> **TEXT PROVIDED**:
******************************

3
votes

I have a directed graph (more specifically, a control flow graph), and each of the vertices has a set of properties.

I'd like to find (or write) an algorithm that, given a vertex V with property P, finds the longest path to some vertex E such that all vertices along all possible paths from V to E contain the property P.

Example 1

Say I had the following graph. (Please excuse the bad ascii drawing.)

                    +----+            
           +--------+P   +--------+   
           |        +----+        |   
           |         V1           |   
           |                      |   
           |                      |   
        +--v--+                   |   
   +----+P    ++                  |   
   |    +-----++               +--v--+
   |           |          +----+P    |
   |           |          |    +-----+
+--v--+     +--v--+       |           
|P    +-+ +-+P    |       |           
+-----+ | | +-----+       |           
        | |               |           
        | |               |           
       +v-v--+            |           
  V6   |P    +---------+  |           
       +-----+         |  |           
                       |  |           
                       |  |           
                       |  |           
                       |  |           
                     +-v--v-+         
                V7   |P     |         
                     +---+--+         
                         |            
                         |            
                     +---v--+         
                V8   |!P    |         
                     +------+      

Starting at V1, the longest path where P always holds on all possible paths is V1 -> V7. Note that the other paths, say V1 -> V6, are "valid" in that P always holds, but V1 -> V7 is the longest.

Example 2

This example is the same as above, except now the P doesn't hold in V3:

                    +----+            
           +--------+P   +--------+   
           |        +----+        |   
           |         V1           |   
           |                      |   
           |                      |   
        +--v--+                   |   
   +----+P    ++                  |   
   |    +-----++               +--v--+
   |           |          +----+!P   |  V3
   |           |          |    +-----+
+--v--+     +--v--+       |           
|P    +-+ +-+P    |       |           
+-----+ | | +-----+       |           
        | |               |           
        | |               |           
       +v-v--+            |           
  V6   |P    +---------+  |           
       +-----+         |  |           
                       |  |           
                       |  |           
                       |  |           
                       |  |           
                     +-v--v-+         
                V7   |P     |         
                     +---+--+         
                         |            
                         |            
                     +---v--+         
                V8   |!P    |         
                     +------+      

In this case, starting at V1, the longest path where P always holds in all possible paths is V1 -> V6. The path V1 -> V7 is not valid, because there is a path between V1 and V7 in which P does not hold.

******************************

> **BRIEF A**:
Reproduce the part of the control flow graph question between "I have a directed" and "bad ascii drawing.)", inclusive.
> **BRIEF B**:
Write the next part of the control flow graph question, picking up after its last sentence.

******************************

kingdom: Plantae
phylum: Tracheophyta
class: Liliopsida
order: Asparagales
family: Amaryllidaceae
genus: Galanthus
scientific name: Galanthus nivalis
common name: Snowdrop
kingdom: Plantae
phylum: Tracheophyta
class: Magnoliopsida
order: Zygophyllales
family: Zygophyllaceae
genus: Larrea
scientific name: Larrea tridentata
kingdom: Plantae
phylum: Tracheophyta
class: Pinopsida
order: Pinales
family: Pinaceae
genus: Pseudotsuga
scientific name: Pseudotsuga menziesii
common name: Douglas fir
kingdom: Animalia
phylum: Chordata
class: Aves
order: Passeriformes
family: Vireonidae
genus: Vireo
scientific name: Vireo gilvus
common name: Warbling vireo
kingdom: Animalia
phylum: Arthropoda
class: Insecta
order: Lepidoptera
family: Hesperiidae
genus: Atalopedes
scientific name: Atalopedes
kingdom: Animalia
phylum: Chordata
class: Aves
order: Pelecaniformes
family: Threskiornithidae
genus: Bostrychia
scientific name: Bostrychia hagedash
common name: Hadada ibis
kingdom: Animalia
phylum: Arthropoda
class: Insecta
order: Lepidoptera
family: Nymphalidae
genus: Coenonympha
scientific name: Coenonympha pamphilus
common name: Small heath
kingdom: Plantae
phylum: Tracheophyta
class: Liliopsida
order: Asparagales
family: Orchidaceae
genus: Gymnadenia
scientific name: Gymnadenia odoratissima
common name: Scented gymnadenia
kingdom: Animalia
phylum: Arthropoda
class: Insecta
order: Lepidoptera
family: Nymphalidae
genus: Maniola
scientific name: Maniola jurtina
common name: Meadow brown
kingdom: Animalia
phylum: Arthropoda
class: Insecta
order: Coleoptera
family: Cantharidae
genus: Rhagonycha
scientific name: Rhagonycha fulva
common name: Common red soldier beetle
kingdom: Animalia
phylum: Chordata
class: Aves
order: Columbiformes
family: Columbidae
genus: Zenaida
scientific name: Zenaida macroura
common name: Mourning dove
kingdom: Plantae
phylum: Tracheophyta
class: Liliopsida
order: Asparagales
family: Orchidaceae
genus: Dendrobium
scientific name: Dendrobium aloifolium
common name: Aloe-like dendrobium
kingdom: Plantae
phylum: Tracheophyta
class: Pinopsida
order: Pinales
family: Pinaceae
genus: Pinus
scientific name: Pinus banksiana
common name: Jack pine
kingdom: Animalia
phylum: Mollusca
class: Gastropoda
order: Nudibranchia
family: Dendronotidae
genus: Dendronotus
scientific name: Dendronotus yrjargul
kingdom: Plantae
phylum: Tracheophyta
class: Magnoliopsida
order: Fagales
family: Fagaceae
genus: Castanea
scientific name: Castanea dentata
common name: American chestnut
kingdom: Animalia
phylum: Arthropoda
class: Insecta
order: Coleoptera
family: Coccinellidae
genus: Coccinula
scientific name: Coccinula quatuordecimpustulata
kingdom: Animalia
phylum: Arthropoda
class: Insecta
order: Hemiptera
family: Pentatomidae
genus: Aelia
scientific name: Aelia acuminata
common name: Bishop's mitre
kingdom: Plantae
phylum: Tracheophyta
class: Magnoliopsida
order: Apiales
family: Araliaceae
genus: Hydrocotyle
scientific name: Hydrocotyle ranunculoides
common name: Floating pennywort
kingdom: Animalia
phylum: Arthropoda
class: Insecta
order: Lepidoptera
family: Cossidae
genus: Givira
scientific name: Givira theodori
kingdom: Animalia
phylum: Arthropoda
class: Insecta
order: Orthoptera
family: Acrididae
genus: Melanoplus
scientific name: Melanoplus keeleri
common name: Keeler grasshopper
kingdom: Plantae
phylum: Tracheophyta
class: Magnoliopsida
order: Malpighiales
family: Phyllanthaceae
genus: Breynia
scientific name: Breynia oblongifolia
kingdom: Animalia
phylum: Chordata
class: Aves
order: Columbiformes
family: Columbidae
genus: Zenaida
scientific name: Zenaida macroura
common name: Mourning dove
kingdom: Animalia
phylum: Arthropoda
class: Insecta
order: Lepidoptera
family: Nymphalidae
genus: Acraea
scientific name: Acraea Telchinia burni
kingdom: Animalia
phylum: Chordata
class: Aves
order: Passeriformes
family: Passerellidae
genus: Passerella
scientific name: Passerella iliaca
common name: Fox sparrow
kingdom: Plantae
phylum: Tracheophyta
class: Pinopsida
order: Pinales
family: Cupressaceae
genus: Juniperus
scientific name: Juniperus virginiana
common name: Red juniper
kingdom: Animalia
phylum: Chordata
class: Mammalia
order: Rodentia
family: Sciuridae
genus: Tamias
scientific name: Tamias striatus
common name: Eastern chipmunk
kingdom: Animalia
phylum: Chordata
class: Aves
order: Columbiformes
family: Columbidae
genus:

******************************

> **RESULT A**:
I have a directed graph (more specifically, a control flow graph), and each of the vertices has a set of properties.

I'd like to find (or write) an algorithm that, given a vertex V with property P, finds the longest path to some vertex E such that all vertices along all possible paths from V to E contain the property P.

Example 1

Say I had the following graph. (Please excuse the bad ascii drawing.)

> **RESULT B**:
Further notes about my situation

  • The graph could be cyclic.
  • The graph will be of a "small to medium" size, with maybe 1000 vertices or less.
  • The graph does not necessarily always have one root and one leaf, like my examples above.

Question

Is there a standard algorithm for computing such paths?

1
I'm a bit confused by your second example. Do you say there that you want the longest path from vertex S to some vertex E such that P holds on all vertices on all paths between S and E? That seems a very strict constraint... - Vincent van der Weele
What about the edge v6 -> v7? Won't that make the path to v7 the longest? - Abhishek Bansal
The problem has no simple solution, as it is easily reduceable from Hamiltonian Path Problem. (Given Hamiltonian Path problem, label all nodes with p, and find longest path). Since Hamiltonian path is NP-Complete, so is this problem, and there is no known polynomial solution to it. - amit
@VincentvanderWeele: Yes, what you said is the (admittedly strict) constraint I'm after. - stepthom
@doofuslarge Can you clarify: - Is the start vertex always a fixed detail? - Does the graph always have one root and one leaf? - Is the graph always acyclic? - Christian Convey

1 Answers

3
votes

The problem has no known efficient solution, as it is easily reduceable from Hamiltonian Path Problem, which says - given a graph - is there a path that goes through all vertices exactly once?

The reduction is simple - Given Hamiltonian Path problem, label all nodes with p, and find longest path. Since Hamiltonian path is NP-Complete, so is this problem, and there is no known polynomial solution to it.

An alternative is using a brute-force search (simplest form is generate all permutations and chose the best valid one) - but that will become impossible for large graphs. You might also need to consider using a heuristic approach (that finds a "good" solution, but not the optimal), like Genetic Algorithms.
Another possible solution is to reduce the problem to a Traveling Salesman Problem, and use some existing TSP solver. Note that while this problem is also NP-hard, since it is well-studied, there are some pretty efficient solutions for medium size graphs.

Also, if your graph happens to be somehow 'special' (a DAG for example), you might utilize some smart techniques to achieve significant speed up to polynomial time, like Dynamic Programming.